My mother always told me that the first step toward getting something is wanting it. Sometimes, in the hurricane force winds of parental chaos, it’s hard to discern what it is we really want. Sometimes, in the destructive riptide of parental guilt, it’s hard to admit that we have wants at all or that those wants are actually needs. To deny a basic need, whatever it may be, is to ignore our very self, the one being on this earth that we are 100% responsible for. As I detailed in The Oxygen Mask Theory, putting ourselves first, while sometimes a challenge, is the greatest tool we have in building a good parenting model. Let us release ourselves from the quagmire of guilt and unrealistic expectations and give ourselves the chance to recharge, renew, restock the cupboards of our strength with whatever it takes to do so.

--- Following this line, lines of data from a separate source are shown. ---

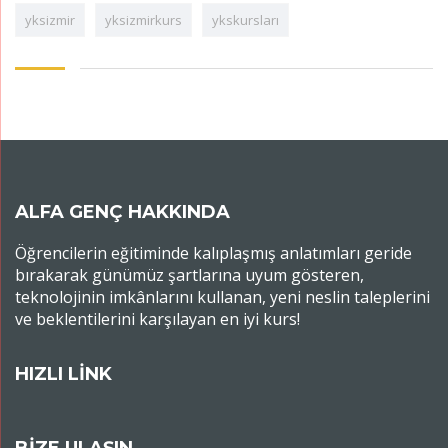
yksizmir
yksizmirkurs
ykskursları
ALFA GENÇ HAKKINDA
Öğrencilerin eğitiminde kalıplaşmış anlatımları geride
bırakarak günümüz şartlarına uyum gösteren,
teknolojinin imkânlarını kullanan, yeni neslin taleplerini
ve beklentilerini karşılayan en iyi kurs!
HIZLI LİNK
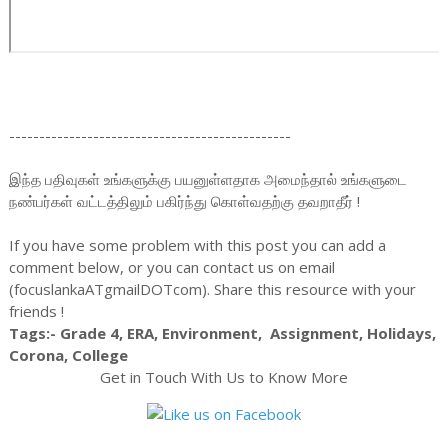
-----------------------------------------------
இந்த பதிவுகள் உங்களுக்கு பயனுள்ளதாக அமைந்தால் உங்களுடை
நண்பர்கள் வட்டத்திலும் பகிர்ந்து கொள்வதற்கு தவறாதீர் !
If you have some problem with this post you can add a
comment below, or you can contact us on email
(focuslankaATgmailDOTcom). Share this resource with your
friends !
Tags:- Grade 4, ERA, Environment, Assignment, Holidays,
Corona, College
Get in Touch With Us to Know More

Let us be grateful for pedicures, shopping trips, a cocktail with the girls, bike rides, naps, weekends away, the chance to read – oh sweet Jesus – a book that is not about giving any kind of animal a snack, and just being completely alone. They are the conduits to sanity. Let us not consider them anything less.
Perhaps most importantly, let us also release our husbands, wives, partners, and support systems from the hangman’s noose of silent expectations. Let’s don’t expect anyone to be mind readers. To think, “If my husband really knows and loves me, he would just offer [what I want/need] without my having to ask for it” is to strike him out without letting him have an at-bat. Let’s live out loud, shall we? Let us ask of ourselves before we ask of others. Let us know ourselves better, listen to ourselves more carefully, fulfill ourselves more frequently, indulge ourselves less guiltily, and accept ourselves, our needs, and our wants more readily.
And let us always remember that sometimes all it takes is “a couple smokes, a cup of coffee, and a little conversation. You and me and five bucks.”